Document passage:

Personal information
- Full name: Ovcharov Yuriy Mykolayovych
- Date of birth: 19 March 1966 (age 59)
- Place of birth: Kirovsk, Ukrainian SSR, USSR
- Height: 1.84 m (6 ft 0 in)
- Position: Goalkeeper

Senior career*
- Years: Team / Apps / (Gls)
- 1984–1988: Desna Chernihiv / 72 / (0)
- 1988–1990: Kosonsoy / 50 / (0)
- 1991–1993: Desna Chernihiv / 51 / (0)
- 1993–1995: Zirka Kropyvnytskyi / 46 / (0)
- 1995–1996: Stal Alchevsk / 18 / (0)
- 1996–1997: Zirka Kropyvnytskyi / 5 / (0)
- 1997–1999: Desna Chernihiv / 72 / (0)
- 1999–2000: Polissya Zhytomyr / 11 / (0)
- 2001–2003: Desna Chernihiv / 3 / (0)

Managerial career
- 2003–2010: Desna Chernihiv (goalkeeping coach)
- 2009: Desna Chernihiv (caretaker)
- 2010–2011: Lviv (goalkeeping coach)
- 2011: Bukovyna (goalkeeping coach)

Problems and tasks:
a. Summarize the player profile in two sentences.
b. According to the player profile, in what year was Ovcharov caretaker of Desna Chernihiv?
c. Copy the part of the player profile from "- 1993–1995: Zirka" to "Chernihiv (goalkeeping coach)".

Coordinate change listings:
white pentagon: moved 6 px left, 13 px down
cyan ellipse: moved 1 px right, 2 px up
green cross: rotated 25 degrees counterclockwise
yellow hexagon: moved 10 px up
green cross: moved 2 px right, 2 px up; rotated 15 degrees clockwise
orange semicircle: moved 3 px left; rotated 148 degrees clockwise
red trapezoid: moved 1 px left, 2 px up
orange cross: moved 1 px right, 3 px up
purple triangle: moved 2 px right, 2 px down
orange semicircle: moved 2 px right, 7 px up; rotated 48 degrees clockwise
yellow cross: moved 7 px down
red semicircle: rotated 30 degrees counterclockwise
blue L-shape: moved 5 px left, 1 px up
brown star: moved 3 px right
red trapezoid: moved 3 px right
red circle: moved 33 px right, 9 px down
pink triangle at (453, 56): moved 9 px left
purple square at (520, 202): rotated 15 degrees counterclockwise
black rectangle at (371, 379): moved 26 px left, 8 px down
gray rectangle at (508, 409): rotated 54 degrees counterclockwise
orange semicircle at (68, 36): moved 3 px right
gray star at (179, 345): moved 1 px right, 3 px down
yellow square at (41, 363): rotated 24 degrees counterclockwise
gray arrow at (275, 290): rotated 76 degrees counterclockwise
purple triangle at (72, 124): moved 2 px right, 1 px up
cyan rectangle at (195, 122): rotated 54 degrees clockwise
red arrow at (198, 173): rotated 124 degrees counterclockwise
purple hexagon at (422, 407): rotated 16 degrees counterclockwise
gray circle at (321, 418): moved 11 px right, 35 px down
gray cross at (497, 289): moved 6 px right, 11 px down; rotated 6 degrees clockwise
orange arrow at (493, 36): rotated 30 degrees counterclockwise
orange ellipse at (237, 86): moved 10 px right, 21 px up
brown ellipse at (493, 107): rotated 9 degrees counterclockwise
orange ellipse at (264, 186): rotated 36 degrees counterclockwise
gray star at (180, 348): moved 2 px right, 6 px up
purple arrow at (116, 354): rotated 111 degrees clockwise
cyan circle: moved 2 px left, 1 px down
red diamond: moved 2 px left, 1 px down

Responses per task:
a. Ovcharov Yuriy Mykolayovych, born on 19 March 1966 in Kirovsk, Ukrainian SSR, played as a goalkeeper for clubs including Desna Chernihiv, Kosonsoy, Zirka Kropyvnytskyi, Stal Alchevsk, and Polissya Zhytomyr between 1984 and 2003. From 2003 to 2011, Ovcharov worked as a goalkeeping coach at Desna Chernihiv, Lviv, and Bukovyna, and served as caretaker of Desna Chernihiv in 2009.

b. 2009

c.
- 1993–1995: Zirka Kropyvnytskyi / 46 / (0)
- 1995–1996: Stal Alchevsk / 18 / (0)
- 1996–1997: Zirka Kropyvnytskyi / 5 / (0)
- 1997–1999: Desna Chernihiv / 72 / (0)
- 1999–2000: Polissya Zhytomyr / 11 / (0)
- 2001–2003: Desna Chernihiv / 3 / (0)

Managerial career
- 2003–2010: Desna Chernihiv (goalkeeping coach)